I.
Mit Beschluss vom 30. April 2003
erteilte die Bausektion der Stadt V dem Städtischen Amt für Hochbauten die
Baubewilligung für die Aufstellung eines Bauwagens für Jugend-Sommeraktionen
des Jugendtreffs W auf dem Grundstück Kat. Nr. 1, L-Strasse, gegenüber
Liegenschaft Nr. 2, V. Der Bauwagen dient dem Deponieren von Spielgeräten
(Federball, Jonglier-Keulen, Volleybällen, Gesellschaftspielen), allenfalls als
Büro und Unterstand für die Jugendleiter. Die Bewilligung wurde für die Jahre
2003, 2004 und 2005, jeweils befristet vom 1. Mai bis 31. August, erteilt.
Da sich das Grundstück in der Freihaltezone befindet, wurde gleichzeitig mit
der Bewilligung die Verfügung der Baudirektion vom 20. März 2003, mit
welcher dem Bauvorhaben die Ausnahmebewilligung nach Art. 24 des Raumplanungsgesetzes
vom 22. Juni 1979 (RPG) erteilt worden war, eröffnet. Die baurechtliche
Bewilligung wurde unter folgenden Auflagen und Bedingungen erteilt:
"(1) Der
Bauwagen ist entsprechend dem bewilligten Plan immer am gleichen Ort aufzustellen.
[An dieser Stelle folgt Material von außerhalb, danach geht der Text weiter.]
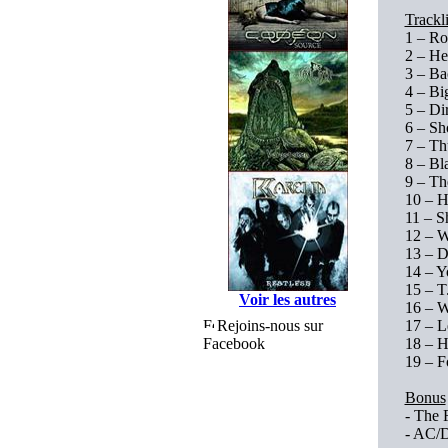
Trackli
1 – Ro
2 – He
3 – Ba
4 – Bi
5 – Di
6 – Sh
7 – Th
8 – Bl
9 – Th
10 – H
11 – S
12 – 
13 – 
14 – Y
15 – T
Voir les autres
16 – W
Rejoins-nous sur
17 – L
Facebook
18 – H
19 – F
Bonus
- The 
- AC/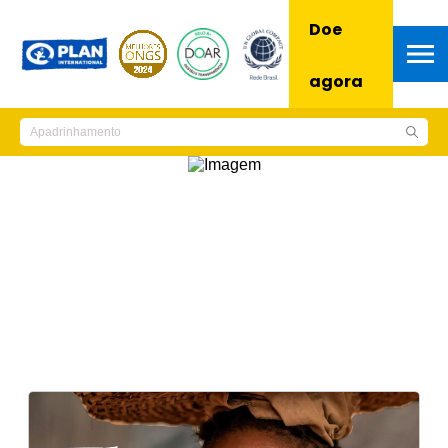
Doe
agora
Notícias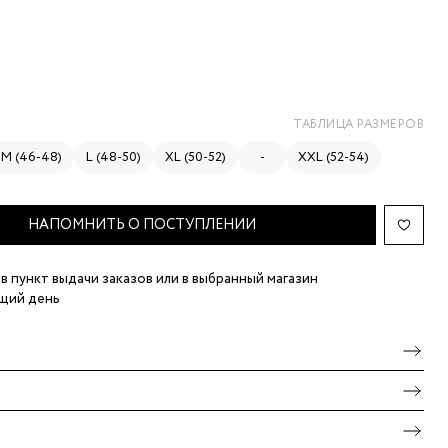
ТАБЛИЦА РАЗМЕРОВ
M (46-48)
L (48-50)
XL (50-52)
-
XXL (52-54)
НАПОМНИТЬ О ПОСТУПЛЕНИИ
в пункт выдачи заказов
или в выбранный магазин
щий день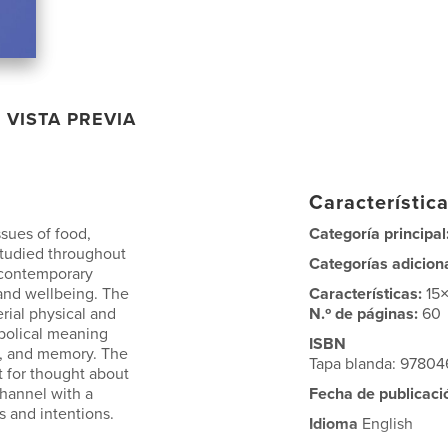
VISTA PREVIA
Característica
ssues of food,
Categoría principal
studied throughout
Categorías adicion
a contemporary
 and wellbeing. The
Características:
15
erial physical and
N.º de páginas:
60
mbolical meaning
ISBN
ts, and memory. The
Tapa blanda: 9780
t for thought about
channel with a
Fecha de publicaci
s and intentions.
Idioma
English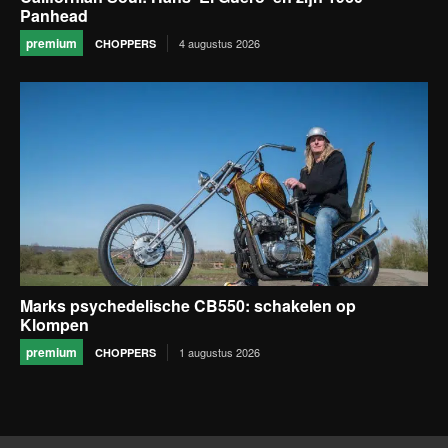
Panhead
premium
4 augustus 2026
CHOPPERS
Marks psychedelische CB550: schakelen op
Klompen
premium
1 augustus 2026
CHOPPERS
(2) Für das Einsammeln und Abführen des Kehrichts und der Abfälle sind
Container zu verwenden. (3) Je nach Nutzung des Bauwagens, Installationen von
Kocheinrichtungen usw. behält sich die Feuer- bzw. Wirtschaftspolizei
allfällige weitere Auflagen vor. (4) Bewohnerinnen, Bewohner, Beschäftigte
sowie die Umgebung dürfen durch Gerüche, Lärm oder andere Immissionen aus dem
Betrieb des Bauwagens nicht belästigt werden. Vorbehalten bleiben § 226
PBG bzw. Art. 11 USG. (5) Innert 2 Wochen nach Ablauf der Befristung
(jeweils 31. August) ist der Bauwagen zu entfernen. […]."
II.
Gegen diesen Entscheid erhob A am
3. Juni 2003 Rekurs an den Regierungsrat. Er beantragte im Wesentlichen,
dass die umstrittene baurechtliche Bewilligung mit einer Nutzungsbeschränkung
zu versehen sei, indem die Anlage nur an den schulfreien Nachmittagen von
Montag bis Samstag bis längstens 19.00 Uhr benutzt werden dürfe und dass
keine elektronischen Verstärkungsanlagen oder andere lärmverursachenden Geräte
oder Instrumente eingesetzt werden dürfen.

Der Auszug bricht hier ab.